14.07.2012, Burg

Roland Stauf: Lange Nacht der Chöre. Tolle Atmosphäre, Gänsehaut und tosender Applaus, in: Volksstimme, v. 17.07.2012. (online) pdf

Die erste Lange Nacht der Chöre in Burg ist Geschichte. Über 230 Mitwirkende fesselten ihr Publikum bis kurz vor Mitternacht.
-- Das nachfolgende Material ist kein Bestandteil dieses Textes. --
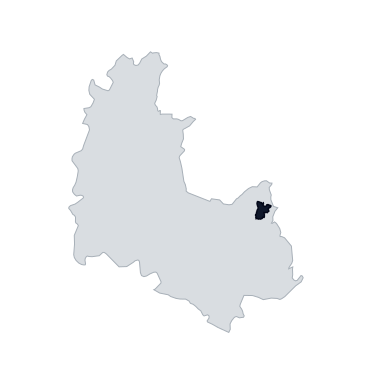 location of Coyah, Coyah, Guinea, rotated 202°
{"feature_id": "49546643B61702032280321", "entity_name": "Coyah", "entity_type": "district", "adm_level": 2, "iso_a3": "GIN", "parent_name": "Guinea", "parent_adm1": "Coyah", "projection": "natural_earth1", "projection_center": [-13.337, 9.751], "detail": "fine", "context": "in_parent", "style": "filled", "palette": "ink", "viewbox_px": 384, "rotation_deg": 202, "n_neighbors": 0, "source": "geoboundaries", "source_scale": "gbopen_adm2", "svg_char_len": 4977}
<svg xmlns="http://www.w3.org/2000/svg" viewBox="0 0 384 384"><g transform="rotate(202 192 192)"><path d="M231.7,254.3L228.9,253.9L227.6,254.5L223.9,259.5L221.6,261.5L218.1,260.9L216.9,261.3L215.9,260.7L217.2,257.9L219.0,252.4L223.6,246.8L223.7,245.7L221.8,242.4L219.8,238.0L219.8,233.2L219.4,229.8L215.3,228.9L214.6,228.3L214.5,227.1L216.8,221.2L216.9,220.0L216.7,218.9L214.2,215.9L210.3,210.3L203.5,198.8L201.0,196.4L198.6,192.9L197.7,190.6L195.2,189.8L171.9,190.0L171.4,193.0L163.4,195.0L158.4,192.7L152.9,194.0L150.2,195.6L148.2,202.3L147.0,203.7L145.8,206.7L144.7,208.4L143.5,211.7L140.9,216.4L138.1,219.5L133.5,221.1L132.0,226.1L130.9,227.9L129.1,229.4L127.2,230.3L123.4,229.4L121.2,230.2L120.9,229.0L122.1,225.1L121.1,223.0L117.4,218.9L117.1,217.0L116.0,214.4L111.1,209.2L106.6,209.5L107.9,205.1L107.8,199.2L106.3,196.0L106.7,192.8L105.8,193.0L104.3,195.2L101.9,194.5L97.0,191.0L94.5,187.7L94.2,184.8L93.6,183.7L92.1,184.3L89.0,184.2L79.6,179.1L73.0,166.2L72.8,163.3L73.8,158.3L73.6,157.0L70.5,160.3L69.9,158.1L67.6,152.9L66.9,149.9L64.6,148.6L62.8,148.4L61.4,149.4L59.6,155.4L58.2,155.4L56.8,154.1L57.1,149.6L60.7,143.9L66.8,129.7L69.0,126.5L70.3,125.3L73.2,125.2L78.8,123.3L85.6,118.9L90.9,119.2L97.0,118.7L105.1,115.6L105.2,106.1L104.9,103.9L102.1,102.0L100.4,100.4L99.0,98.3L97.2,96.7L97.3,95.2L100.9,93.1L104.1,93.2L105.2,92.4L106.0,91.0L107.0,87.6L107.3,83.9L105.1,79.0L105.3,75.6L117.1,76.1L123.6,77.0L128.9,77.3L129.7,78.1L129.0,81.5L129.7,83.4L131.5,84.0L134.4,81.6L136.0,82.2L139.3,85.1L142.4,85.9L145.8,87.4L148.9,88.3L151.8,88.2L153.9,89.8L157.8,90.3L162.9,88.3L166.9,87.4L172.6,87.1L175.5,87.8L184.1,86.2L190.8,87.1L189.8,88.2L186.7,95.9L187.1,97.2L193.9,103.7L195.5,104.2L197.4,103.3L200.3,100.3L202.7,97.1L204.9,95.5L207.5,95.6L209.6,97.9L214.5,107.5L215.7,108.7L216.9,108.6L219.0,106.9L220.1,104.8L224.6,98.4L231.6,95.3L248.2,102.5L250.7,103.1L252.1,102.5L254.1,98.2L260.4,94.6L263.4,93.6L265.1,93.4L265.8,92.3L266.1,90.5L265.7,88.7L263.8,85.5L263.7,84.5L264.8,83.9L267.2,83.4L270.3,83.7L273.8,85.1L276.6,87.2L278.2,89.6L281.4,99.7L284.9,107.7L284.8,118.3L286.4,119.4L288.1,119.8L288.9,120.7L290.6,125.1L292.2,126.3L294.1,126.6L297.7,129.4L300.0,130.5L300.4,131.4L300.3,132.5L299.4,134.0L295.9,137.0L294.2,139.5L290.7,145.5L290.6,146.6L291.4,147.4L292.8,147.6L294.4,147.2L297.6,145.0L300.2,145.8L302.7,147.4L303.6,149.2L303.8,151.5L303.3,154.4L303.2,157.7L304.1,163.3L305.4,169.0L306.7,171.0L314.9,176.0L315.7,177.8L316.1,179.9L315.5,182.8L314.7,184.3L310.2,188.8L309.5,190.8L309.9,194.7L310.3,211.2L312.1,214.0L314.2,215.4L319.1,214.6L319.0,219.2L318.4,224.3L321.3,225.9L322.7,227.4L323.5,228.9L319.0,231.6L317.7,233.2L317.1,237.5L317.2,241.4L323.4,244.3L325.7,247.6L326.8,251.0L327.2,257.5L326.7,259.0L325.1,259.0L322.0,255.0L317.2,254.6L313.7,253.9L307.8,254.4L306.8,255.6L306.1,264.2L307.5,265.6L310.4,267.3L312.2,267.9L313.7,267.8L314.9,268.8L315.2,271.6L314.4,273.7L312.8,275.7L310.9,280.6L311.3,285.2L308.0,292.5L307.1,293.9L302.7,292.4L299.8,292.0L297.7,293.8L294.9,291.0L294.3,288.8L293.3,288.3L291.4,288.3L289.6,289.5L288.8,291.8L288.4,296.5L285.2,300.9L283.0,306.4L280.4,305.9L279.8,306.6L277.0,308.0L274.6,308.4L274.0,306.9L272.6,305.8L271.0,303.4L269.2,301.5L265.9,300.2L264.5,300.8L262.9,300.6L261.9,299.9L262.0,298.8L263.8,295.9L264.8,293.2L265.3,290.4L265.3,287.6L264.4,283.7L262.8,280.7L262.5,278.9L262.6,276.4L262.3,274.0L261.8,272.8L261.0,268.3L260.1,267.5L259.6,263.9L259.8,260.2L258.5,258.8L256.4,257.8L255.2,256.4L254.4,254.8L253.7,254.3L253.0,254.4L252.5,255.4L251.8,255.6L250.6,252.2L250.1,252.1L249.2,252.9L239.7,256.7L238.5,253.4L236.7,252.8L233.5,254.1L231.7,254.3Z" fill="#d9dde1" stroke="#a8b0b8" stroke-width="1"/><path d="M113.8,209.3L114.3,208.8L114.6,208.6L115.0,208.5L115.5,208.8L115.9,208.7L116.1,208.4L116.4,208.3L116.6,208.4L116.6,208.8L116.9,208.8L117.2,208.5L117.7,208.3L117.9,207.8L117.9,206.9L118.3,206.3L119.0,205.8L119.3,205.7L119.7,205.9L119.9,205.8L120.2,205.8L120.4,206.0L120.7,206.0L121.2,206.3L121.4,206.6L121.3,207.7L121.4,208.0L121.8,208.6L122.4,207.6L123.0,207.4L123.7,208.1L124.4,208.1L125.1,207.7L126.0,208.0L127.4,207.8L127.7,207.3L127.6,206.6L127.5,206.4L127.4,205.7L127.1,205.2L125.8,203.4L125.6,203.4L125.2,203.1L124.9,202.3L124.6,201.8L124.5,200.5L124.8,199.6L124.7,199.1L124.4,198.4L124.4,198.1L124.6,197.7L124.5,197.2L124.1,196.2L124.3,195.6L124.5,194.8L124.2,194.0L123.7,193.6L123.2,192.6L123.2,192.0L122.7,191.7L122.5,191.3L122.0,191.8L121.9,191.8L121.7,191.9L120.4,191.7L119.9,192.3L118.6,192.4L117.3,193.5L117.1,193.8L117.2,194.0L117.0,194.4L117.0,194.7L116.9,195.0L116.8,194.9L116.7,195.1L115.7,195.4L115.6,196.0L115.8,196.6L116.5,198.3L117.5,199.3L117.7,199.9L117.0,200.1L116.3,200.3L116.2,200.6L115.6,200.9L114.5,201.1L114.5,201.6L114.4,201.7L113.7,202.7L113.6,203.0L113.8,203.4L114.0,203.6L114.9,204.5L115.1,204.7L115.1,205.2L114.9,205.7L114.6,206.0L114.0,206.7L113.5,207.8L113.6,208.8L113.8,208.9L113.9,209.2L113.8,209.3Z" fill="#0f172a" stroke="#020617" stroke-width="1.5"/></g></svg>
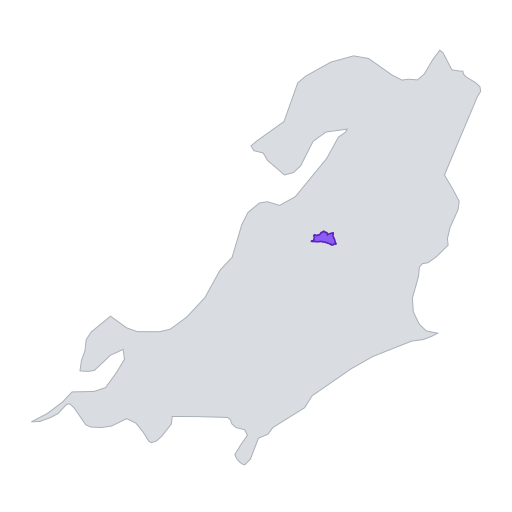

Burg: Viele der Besucher hatten so etwas nicht für möglich gehalten. Dass das in Burg zu erleben ist! Acht Chöre, Solisten und Autoren zeigten in dem rund fünfstündigen Programm zur Freude des Publikums Ausschnitte aus ihrem Repertoire. Den Auftakt bildete nach dem Eröffnungslied "Viva la musica" und dem Dank an die Sponsoren und an den Schirmherren der Veranstaltung, die Kreissparkasse Jerichower Land, der furiose Auftritt des Chores der Burger Pestalozzi-Schule. Die Schüler sangen vor allem Lieder aus dem Musical "Drei Wünsche frei", das kürzlich in der Stadthalle aufgeführt worden war. Frische, unbekümmerte Kinderstimmen und ein Engagement der Beteiligten, die die Zuversicht nähren, in der Kreisstadt muss einem um den musikalischen Nachwuchs nicht bange sein. Zwar hatte der Pestalozzi-Chor die kleinsten Sänger des Abends, dafür war er aber mit 44 Mitwirkenden der größte - noch größer als der Burger Volkschor, der zu dem Ereignis eingeladen hatte.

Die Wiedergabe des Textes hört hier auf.